Malaysia's labour force experienced its most substantial expansion since the third quarter of 2013 (Q3 2013), growing by 186,600 (or +1.1% quarter-on-quarter, QoQ) to reach a record high of 17.15 million in Q2 2024.

UOB Research attributed the labour market improvement to increased economic activities, particularly in tourism and trade, the realization and commencement of approved investment projects, the execution of initiatives under the national master plans, and ongoing government employment measures, including the Social Security Organisation's (SOCSO) Job Resettlement Programme.
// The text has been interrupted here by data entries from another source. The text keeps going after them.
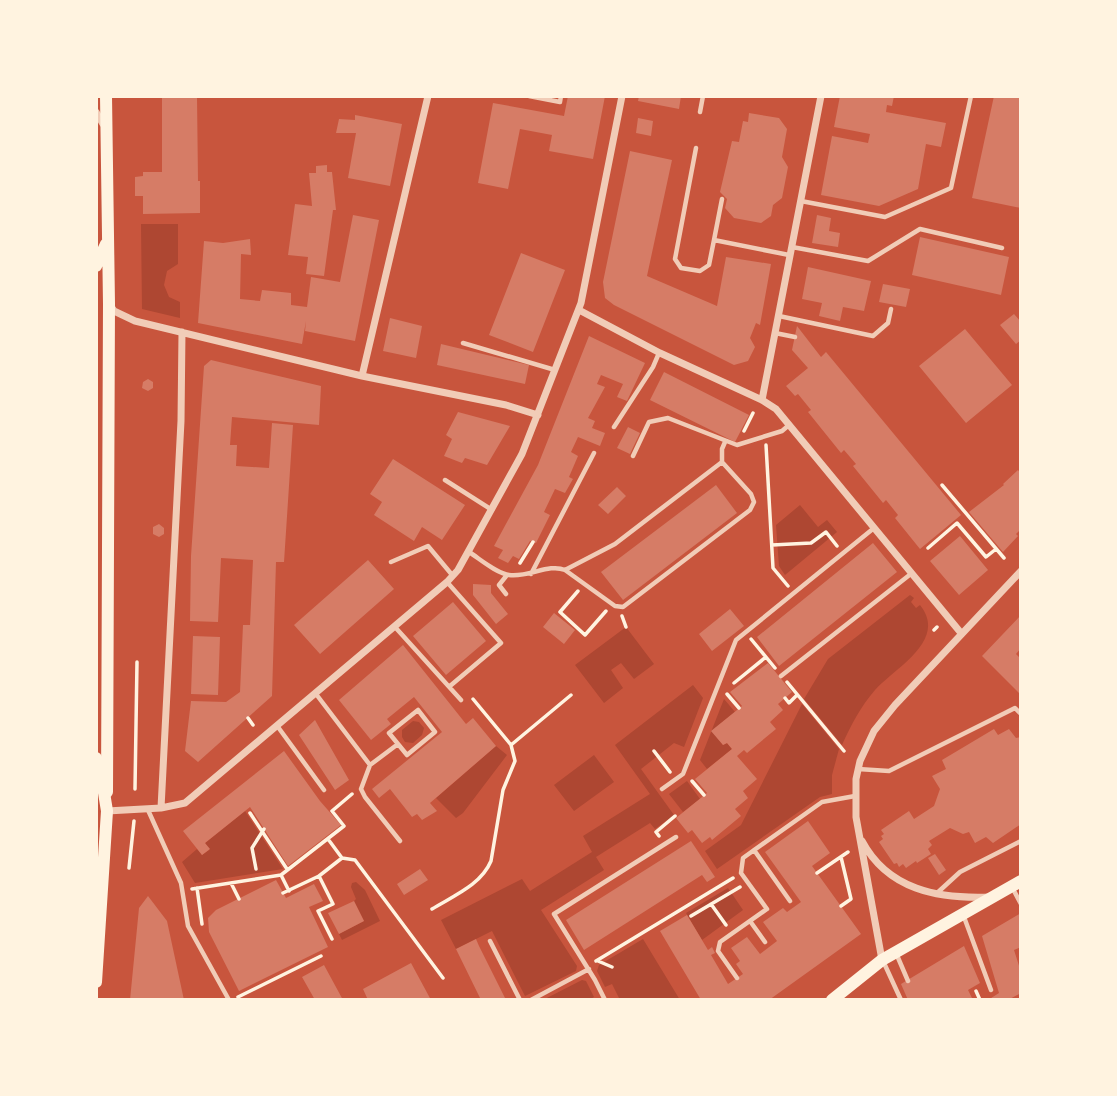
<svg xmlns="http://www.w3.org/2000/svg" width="1117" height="1096" font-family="Manrope,sans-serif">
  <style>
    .green { fill: #ae4732 }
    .building { fill: #d67c66 }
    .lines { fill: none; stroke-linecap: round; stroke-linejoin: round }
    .path { stroke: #fff3e0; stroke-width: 3.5 }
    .service { stroke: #f1ccb7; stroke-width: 4.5 }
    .minor { stroke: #f1ccb7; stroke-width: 7 }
    .secondary { stroke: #fff3e0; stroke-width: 12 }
    .primary { stroke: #fff3e0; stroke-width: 12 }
  </style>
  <rect width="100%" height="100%" fill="#c8553d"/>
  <!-- green -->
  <path class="green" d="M141,224H178V264L167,271L164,285L169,297L180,302V318L142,309Z
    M800,505L818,527L827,520L837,532L785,575L779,566L776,525Z
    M910,595L914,598L911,602L916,608L920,605C948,640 896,667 875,690C861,706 851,725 842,745L804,699L828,659Z
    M626,627L654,664L634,679L621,663L611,670L623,688L604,703L575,665Z
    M693,685L703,698L684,747L674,743L641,769L674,815L655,829L650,823L596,857L604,870L541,910L577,966L576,971L525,996L492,931L456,949L441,920L522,879L530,891L592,852L583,836L650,794L615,745Z
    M724,699L735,712L712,731L723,745L727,743L732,749L707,769L700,760Z
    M802,704L839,749L832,775V794L820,797L717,869L705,851L741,825Z
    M413,721L419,722L424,728L422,735L413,743L405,742L402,737V730Z
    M496,746L507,755L463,813L456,818L436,798Z
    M594,755L614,782L574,811L554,785Z
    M687,781L700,799L683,812L669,794Z
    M245,811L283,869L195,883L182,862L197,849L202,855L209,850L205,843Z
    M356,882L365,890L380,921L342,940L339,934L364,921L354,901L356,899L351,887L352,883Z
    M728,888L743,910L702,940L686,913Z
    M643,939L680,1000H620L612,984L605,987L597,971L599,965Z
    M582,980L586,981L594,997L589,1000H543Z"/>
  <!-- building -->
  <path class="building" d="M162,96H197L198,181H200V213L143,214V196H135V177L143,176V172H162Z
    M568,96H605L593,159L549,151L552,135L520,129L508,189L478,183L493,103L564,116Z
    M639,96H681L679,109L638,101Z
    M840,96H894L892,106L887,105L886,112L946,123L941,147L926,144L918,189L879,206L821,195L832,136L868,143L870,134L834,127Z
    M994,96H1021V208L972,198Z
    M749,113L779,118L787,129L782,157L788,167L782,198L773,205L771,216L761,223L734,218L725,208L727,199L720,192L732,141L739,142L743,121L748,122Z
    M355,115L402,124L390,186L348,178L356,133H336L339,119L355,120Z
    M638,118L653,121L651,136L636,133Z
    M630,151L672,160L647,276L717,306L726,257L771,264L760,325L756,323L750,338L755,347L748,361L734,365L614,305L605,298L603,282Z
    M327,165V172H332L336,210H333L324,276L306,274L308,257L288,255L295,204L312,206L309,173H316V166Z
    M353,215L379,220L355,341L305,331L306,321L302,344L198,323L204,241L223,243L250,239L251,255L241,254L240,299L260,301L262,290L291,293V305L307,307L311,277L340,282Z
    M817,215L831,218L829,231L840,233L838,247L812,243Z
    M920,237L1009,257L1001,295L912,275Z
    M521,253L565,270L533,352L489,335Z
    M808,267L871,281L864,311L843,307L840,321L819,316L822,303L802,299Z
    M883,284L910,289L906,307L879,302Z
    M1014,314L1021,322V340L1016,344L1000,325Z
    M390,318L422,326L416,358L383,351Z
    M797,326L821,357L826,352L961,515L920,549L895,518L898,515L886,500L883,503L853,466L856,464L844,450L841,453L808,412L811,410L798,394L795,396L786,386L808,368L792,350Z
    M965,329L1012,385L966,423L919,366Z
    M589,336L645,363L627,401L617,397L623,384L601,375L597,384L605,387L588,418L595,421L592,428L605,433L600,446L578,437L571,452L578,456L569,477L573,479L565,493L555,489L544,512L550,515L536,543L530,541L519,559L513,556L508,563L498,558L503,550L494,546L538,465Z
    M441,344L529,365L525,384L437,365Z
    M211,360L321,386L319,425L232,417L230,445H237L236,466L269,468L272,423L293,425L284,562H276L272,696L198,762L185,751L191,701L226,702L240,692L243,625H250L253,560L221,558L218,622L190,621L191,556L204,366Z
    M664,372L749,415L735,442L650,400Z
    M148,379L153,382V388L148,391L142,388L143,382Z
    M458,412L510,426L487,465L465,458L462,463L444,456L452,439L446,435Z
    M628,427L640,433L630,454L617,448Z
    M393,459L465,505L442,540L422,527L414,541L374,515L382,502L370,494Z
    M1018,470L1021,474V529L1016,534L1018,536L1003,552L969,512L1004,485L1003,484Z
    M716,485L737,513L623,600L601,572Z
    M617,487L626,496L608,514L598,505Z
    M159,524L164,528V534L159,537L153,534V527Z
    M960,536L988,570L959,595L930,561Z
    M873,543L897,572L779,666L757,637Z
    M368,560L394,589L320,654L294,625Z
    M473,584L491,585V593L508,614L496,624L473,595Z
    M453,602L486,641L446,675L413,636Z
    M730,609L744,626L712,651L699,634Z
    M554,613L575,630L564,644L543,627Z
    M1021,615V648L1016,654L1021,659V695L982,656Z
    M193,636L220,637L218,695L191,694Z
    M403,645L466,724L473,718L496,746L430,803L437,811L422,820L417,814L412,817L390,789L379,798L372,789L442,732L414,697L387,719L391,724L371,740L339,700Z
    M768,663L792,692L778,704L783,710L770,722L776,729L747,753L744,750L737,756L757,779L743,791L748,798L735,809L741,816L712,840L710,837L702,843L692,830L688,833L676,818L707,793L695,779L732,749L727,743L723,745L711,731L742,706L730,692Z
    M315,720L349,780L335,790L299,735Z
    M994,729L998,735L1009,729L1016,738L1021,737V824L993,843L986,837L975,843L969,832L963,834L950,828L929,841L932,845L928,849L931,854L917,863L916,861L906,868L903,864L899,867L897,863L894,864L879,842L883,839L881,836L884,834L881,830L909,811L914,819L934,806L940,789L932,776L946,769L942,760Z
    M284,751L320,801L341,825L288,866L250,807L205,843L210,849L202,855L183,831Z
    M808,821L830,853L812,866L861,934L769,1000H701L660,931L687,915L708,950L712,947L715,953L711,955L728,984L743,974L736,964L740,961L731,948L747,937L760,954L777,941L763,922L783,908L787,912L801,902L765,852Z
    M691,841L715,877L707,882L702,875L584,950L566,920Z
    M935,854L946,870L939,875L928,858Z
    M420,869L428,880L404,895L397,884Z
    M276,880L286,898L314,884L323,901L309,907L328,947L239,991L209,932L208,918L216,910Z
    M148,896L167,921L184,1000H130L139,908Z
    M354,901L364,921L339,934L328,913Z
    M1021,913V947L1014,950L1021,972V993L1008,1000H988L999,993L982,936Z
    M476,939L479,946L506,1000H481L456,949Z
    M964,946L980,983L968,990L973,1000H908L901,984Z
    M411,963L431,1000H368L363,989Z
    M324,965L343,1000H315L302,977Z"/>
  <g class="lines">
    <!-- path -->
    <path class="path" d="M744,431L753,413
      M766,445L773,568L788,586
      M942,485L1004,558
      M772,545L811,543L826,532L837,546
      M928,548L957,523L986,557L996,549
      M520,563L533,542
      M578,591L560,612L585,635L606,611
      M622,616L626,627
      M934,630L937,627
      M751,639L775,668
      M787,682L844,751
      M734,683L766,657
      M727,694L739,708
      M785,698L789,703L797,695
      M473,699L511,745L571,695
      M248,718L253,725
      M654,751L670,772
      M692,781L704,795
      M135,789L137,662
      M250,813L287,869
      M659,836L656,832L675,816
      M328,839L342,858
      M129,868L134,821
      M256,869L252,848L264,829
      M817,873L848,852
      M281,875L289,891
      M231,883L239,899
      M197,888L202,924
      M192,889L281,875L344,826L332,811L352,794
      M283,893L319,876
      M711,904L726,925
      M841,906L851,899L841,857
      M432,909C453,896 481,885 491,861L503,790L515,761L511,745
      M691,916L740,887
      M332,939L318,911L333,904L319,876L342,858L355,860L443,978
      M596,961L733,878
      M598,961L612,967
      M976,991L980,1000
      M238,997L321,956"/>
    <!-- service -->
    <path class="service" d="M529,96L560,102L561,96
      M700,112L703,96
      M696,148L675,259L681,268L700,271L709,265L714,240L789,255
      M801,201L885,217L951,188L971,96
      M714,240L722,199
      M792,247L868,261L920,229L1002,248
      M779,316L873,336L888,323L891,309
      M775,333L795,337
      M463,343L555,370
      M614,427L653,367L659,353
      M633,456L649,422L668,418L737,445L782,431L789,425
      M722,462L615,544L565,570L615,606L623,607L750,510L754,502L751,494L722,462V449L725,442
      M445,480L492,510
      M469,552C480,559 496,573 509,575C528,578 549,563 565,570
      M391,562L428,546L453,576
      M531,574L594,453
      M447,582L501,643L450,686
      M506,594L499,585L507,575
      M395,627L461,700
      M781,676L912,573
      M316,694L370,765
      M418,710L435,732L407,755L389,733Z
      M278,727L324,790
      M398,744L370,765L361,789L365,797L400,841
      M858,769L889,771L1015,708L1021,714
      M662,789L683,774L736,640L874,528
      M148,810L181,883L188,926L229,1000
      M754,850L790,901
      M1013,889L1021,904
      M936,894L960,872L1021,841
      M964,917L991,990
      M750,921L765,942
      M490,941L520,1000
      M896,953L908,981
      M884,963L901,1000
      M737,978L718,951L720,942L767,909L741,873L743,858L822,802L855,796
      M531,1000L589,969
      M605,1000L595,980L554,914L676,837"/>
    <!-- minor -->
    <path class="minor" d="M96,112L103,124
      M110,305L114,311L135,321L362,376L506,405L538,415
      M579,310L660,353L762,400L776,409L961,633
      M362,376L428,96
      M762,400L821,96
      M161,808L181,421L182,332
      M107,811L161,808L185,803L447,582L458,570L522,454L581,303L622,96
      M862,841C888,890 938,899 990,897
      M882,960L856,817V779L860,761L874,731L895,705L1021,571"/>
    <!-- secondary -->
    <path class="secondary" d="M106,96L109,304L107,792
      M96,266L106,244
      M832,1000L882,960L1021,881"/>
    <!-- primary -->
    <path class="primary" d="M96,758L100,768L107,811L96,982"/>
  </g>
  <!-- border -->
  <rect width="1117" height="1096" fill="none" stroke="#fff3e0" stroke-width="196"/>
</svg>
The report also noted the government's efforts to boost the tourism industry, targeting 27.3 million foreign tourist arrivals and RM102.7 billion in receipts this year (2023: 20.1 million tourists and RM71.3 billion). For 2025, the targets are 31.4 million tourists and RM125.5 billion in receipts, while for 2026, the goals are 35.6 million tourists and RM147.1 billion in receipts.

The action plans to achieve these targets include the ASEAN Chairmanship Year 2025, Visit Malaysia 2026, various promotional activities abroad, and enhanced airline cooperation to expand direct flight options.

Meanwhile, government agencies have organized career fairs, skills development programs, and launched the pilot voluntary progressive wage policy (PWP) project in June. As of August 5, approximately 1,094 companies had registered under the PWP pilot project, with 443 applications submitted and 144 meeting the wage criteria. A total of 42 companies have made claims, involving 183 employees, according to UOB Research.

"The government expects to pay out incentives to employers from October 2024 and is considering extending the incentive for employers participating in the PWP pilot project from 12 months to 24 months," UOB Research said.

Regarding job placements, the Human Resources Ministry reported that 65,674 workers secured jobs through the SOCSO Job Resettlement Programme in the first half of 2024.

"We expect the above-mentioned drivers to remain in place to underpin the labour market outlook in the second half of 2024 and into 2025," UOB Research said.

Taking cues from the seasonally adjusted unemployment rate of 3.2 per cent in June (May: 3.3 per cent) and higher GDP growth for Q2 2024, we tweak our 2024 year-end jobless rate forecast slightly lower to 3.2 per cent (from 3.3 per cent previously, Bank Negara Malaysia estimate: 3.3 per cent, end-2023)," it said.